Twelve years ago, Áine Ní Dhroighneáin used to sing on Sunday nights in Monroe’s Tavern in Galway with three friends – Breandán Ó hEadhra, who used also play the guitar in the same fashion as Oscar Wilde’s Algernon Moncrieff played the piano – not well, but with great feeling – and two other girls, one named Marie and one almost certainly called Bernie, but An Spailpín can’t be sure. It is, after all, a long time ago.

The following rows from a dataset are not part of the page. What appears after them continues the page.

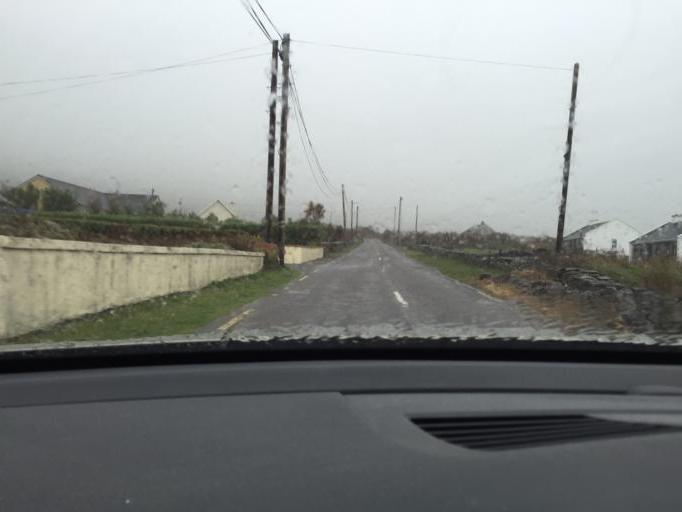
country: IE
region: Munster
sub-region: Ciarrai
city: Dingle
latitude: 52.1339
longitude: -10.4515
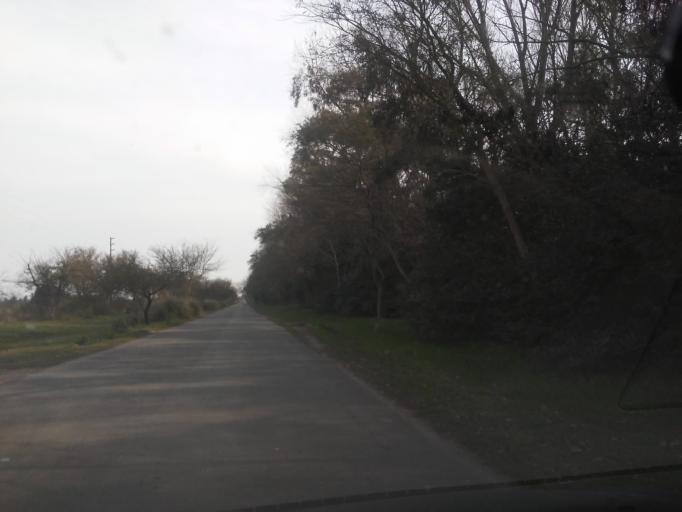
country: AR
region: Buenos Aires
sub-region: Partido de Marcos Paz
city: Marcos Paz
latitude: -34.6706
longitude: -58.8563
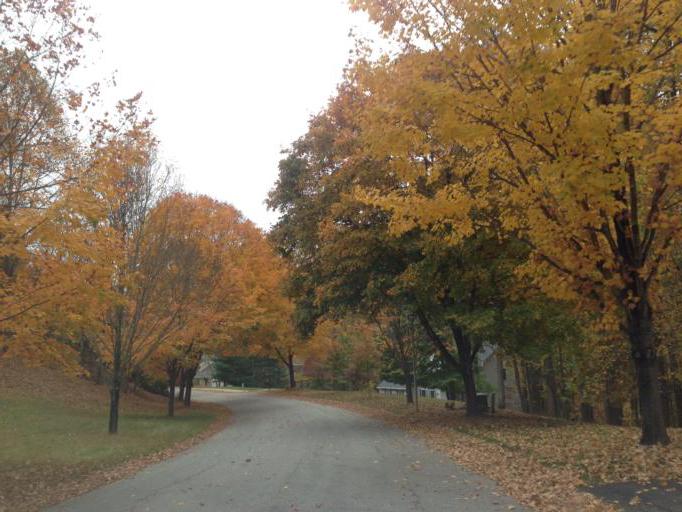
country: US
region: Maryland
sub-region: Howard County
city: Ellicott City
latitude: 39.3123
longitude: -76.8270
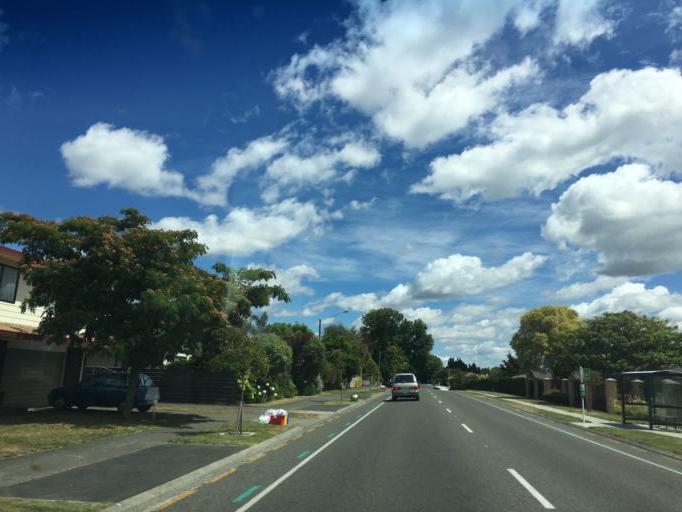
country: NZ
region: Hawke's Bay
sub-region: Hastings District
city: Hastings
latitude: -39.6510
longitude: 176.8664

They may even have had a name for their group, but I can’t quite recall. Breandán’s party piece was The Seven Drunken Nights, featuring guest verses from Bob Dylan and Leonard Cohen. Surreal and reasonably hilarious but, as in ABBA, the girls were the stars of the show. I remember they rustled feathers among the politicised of their admirers with their insistence on singing Swing Low, Sweet Chariot, which had recently been appropriated as the anthem of English rugby, but their showstopper was I am Stretched on Your Grave, from the 17th Century poem in Irish, Táim Sínte ar do Thuama. First Áine would sing solo:
I am stretched on your grave
And I'll lie here forever.
If your hands were in mine,
I'd be sure they would not sever.
Heavy stuff, but then the other girls would come in on the harmony, and blow the crowd away:
My apple tree, my brightness,
It's time we were together,
For I smell of the earth
And I'm worn by the weather.
Impossible to replicate in prose of course, but you may take An Spailpín Fánach’s word for it that a strange and chill wind used blow through Monroe’s on those Sunday nights when those three girls sang I am Stretched on Your Grave, all the way from the wild and dark Atlantic, across bleak Conamara and through the old medieval streets of Galway. Maybe those strange sprites that used sing Port na bPúcaí down the chimneys on the Great Blasket sent it – who knows, but An Spailpín still remembers that feeling.
I don’t know if Miss Ní Dhroighneáin herself remembers it, and I doubt it. The residency didn’t last long, the exams came quickly after and I never heard of any of them singing again. But even one evening, half-cut in Monroe’s Tavern as a student singing for beer money, was worth more and is more worthy than Áine Ní Dhroighneáin’s participation in this hideous freak show masquerading as a talent contest. You’re a Star is a succinct summary of all that is wretched and worthless in contemporary Celtic Tiger, Bouncy Castle, Up-to-our-lugs in debt modern Ireland, and if ill-chance should see a recording of that awful show survive for a future age, those who inherit this place after us will have no further need of any more time capsules to explain how Ireland lost her soul.
Áine Ní Dhroighneáin is putting herself forward to be judged by a goon squad who aren’t fit to lace her drinks. We only knew each other to say hello to but I remember those nights in Monroe’s and I’m begging you Áine, please don’t do it. It’s beneath you.